GIVEN RECORDS
===
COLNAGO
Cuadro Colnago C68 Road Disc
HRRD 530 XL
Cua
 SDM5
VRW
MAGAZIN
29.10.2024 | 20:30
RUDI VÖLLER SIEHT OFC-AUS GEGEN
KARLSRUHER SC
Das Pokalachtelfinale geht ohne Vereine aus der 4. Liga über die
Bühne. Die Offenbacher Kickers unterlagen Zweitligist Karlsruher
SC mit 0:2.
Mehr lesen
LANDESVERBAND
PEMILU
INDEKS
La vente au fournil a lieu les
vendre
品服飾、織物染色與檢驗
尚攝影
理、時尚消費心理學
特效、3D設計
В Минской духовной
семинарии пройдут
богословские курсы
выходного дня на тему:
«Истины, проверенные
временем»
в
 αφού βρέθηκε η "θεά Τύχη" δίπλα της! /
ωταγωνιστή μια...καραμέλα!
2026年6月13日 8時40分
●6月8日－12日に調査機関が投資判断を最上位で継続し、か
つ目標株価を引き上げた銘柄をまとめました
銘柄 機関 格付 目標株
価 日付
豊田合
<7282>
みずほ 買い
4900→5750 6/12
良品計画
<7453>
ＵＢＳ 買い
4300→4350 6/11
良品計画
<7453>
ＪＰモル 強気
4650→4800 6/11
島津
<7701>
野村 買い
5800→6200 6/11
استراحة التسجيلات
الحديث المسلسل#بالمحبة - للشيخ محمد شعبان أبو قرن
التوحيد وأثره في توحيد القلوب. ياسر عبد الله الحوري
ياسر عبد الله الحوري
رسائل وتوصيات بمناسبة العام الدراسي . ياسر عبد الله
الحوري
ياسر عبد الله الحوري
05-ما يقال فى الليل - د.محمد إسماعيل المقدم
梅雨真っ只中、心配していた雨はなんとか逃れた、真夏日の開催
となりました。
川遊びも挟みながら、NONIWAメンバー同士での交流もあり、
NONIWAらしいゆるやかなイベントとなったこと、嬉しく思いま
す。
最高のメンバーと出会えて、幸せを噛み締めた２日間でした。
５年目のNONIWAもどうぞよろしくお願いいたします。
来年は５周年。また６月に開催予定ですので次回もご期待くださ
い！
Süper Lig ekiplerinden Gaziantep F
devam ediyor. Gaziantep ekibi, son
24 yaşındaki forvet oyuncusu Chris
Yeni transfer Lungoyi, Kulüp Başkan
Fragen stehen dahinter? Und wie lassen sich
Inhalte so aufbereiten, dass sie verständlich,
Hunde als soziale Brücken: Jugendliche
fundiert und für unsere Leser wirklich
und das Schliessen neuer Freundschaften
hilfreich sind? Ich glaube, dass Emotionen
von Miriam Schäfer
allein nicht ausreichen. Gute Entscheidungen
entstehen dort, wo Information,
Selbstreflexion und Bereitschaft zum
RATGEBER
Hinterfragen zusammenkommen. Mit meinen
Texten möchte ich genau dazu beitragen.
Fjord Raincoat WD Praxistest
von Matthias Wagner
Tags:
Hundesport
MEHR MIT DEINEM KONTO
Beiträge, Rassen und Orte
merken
===
EXERCISE OBJECTIVE
Retype all the rows above character for character, keeping each line and its original script unchanged.

SOLUTION TO THIS TASK
COLNAGO
Cuadro Colnago C68 Road Disc
HRRD 530 XL
Cua
 SDM5
VRW
MAGAZIN
29.10.2024 | 20:30
RUDI VÖLLER SIEHT OFC-AUS GEGEN
KARLSRUHER SC
Das Pokalachtelfinale geht ohne Vereine aus der 4. Liga über die
Bühne. Die Offenbacher Kickers unterlagen Zweitligist Karlsruher
SC mit 0:2.
Mehr lesen
LANDESVERBAND
PEMILU
INDEKS
La vente au fournil a lieu les
vendre
品服飾、織物染色與檢驗
尚攝影
理、時尚消費心理學
特效、3D設計
В Минской духовной
семинарии пройдут
богословские курсы
выходного дня на тему:
«Истины, проверенные
временем»
в
 αφού βρέθηκε η "θεά Τύχη" δίπλα της! /
ωταγωνιστή μια...καραμέλα!
2026年6月13日 8時40分
●6月8日－12日に調査機関が投資判断を最上位で継続し、か
つ目標株価を引き上げた銘柄をまとめました
銘柄 機関 格付 目標株
価 日付
豊田合
<7282>
みずほ 買い
4900→5750 6/12
良品計画
<7453>
ＵＢＳ 買い
4300→4350 6/11
良品計画
<7453>
ＪＰモル 強気
4650→4800 6/11
島津
<7701>
野村 買い
5800→6200 6/11
استراحة التسجيلات
الحديث المسلسل#بالمحبة - للشيخ محمد شعبان أبو قرن
التوحيد وأثره في توحيد القلوب. ياسر عبد الله الحوري
ياسر عبد الله الحوري
رسائل وتوصيات بمناسبة العام الدراسي . ياسر عبد الله
الحوري
ياسر عبد الله الحوري
05-ما يقال فى الليل - د.محمد إسماعيل المقدم
梅雨真っ只中、心配していた雨はなんとか逃れた、真夏日の開催
となりました。
川遊びも挟みながら、NONIWAメンバー同士での交流もあり、
NONIWAらしいゆるやかなイベントとなったこと、嬉しく思いま
す。
最高のメンバーと出会えて、幸せを噛み締めた２日間でした。
５年目のNONIWAもどうぞよろしくお願いいたします。
来年は５周年。また６月に開催予定ですので次回もご期待くださ
い！
Süper Lig ekiplerinden Gaziantep F
devam ediyor. Gaziantep ekibi, son
24 yaşındaki forvet oyuncusu Chris
Yeni transfer Lungoyi, Kulüp Başkan
Fragen stehen dahinter? Und wie lassen sich
Inhalte so aufbereiten, dass sie verständlich,
Hunde als soziale Brücken: Jugendliche
fundiert und für unsere Leser wirklich
und das Schliessen neuer Freundschaften
hilfreich sind? Ich glaube, dass Emotionen
von Miriam Schäfer
allein nicht ausreichen. Gute Entscheidungen
entstehen dort, wo Information,
Selbstreflexion und Bereitschaft zum
RATGEBER
Hinterfragen zusammenkommen. Mit meinen
Texten möchte ich genau dazu beitragen.
Fjord Raincoat WD Praxistest
von Matthias Wagner
Tags:
Hundesport
MEHR MIT DEINEM KONTO
Beiträge, Rassen und Orte
merken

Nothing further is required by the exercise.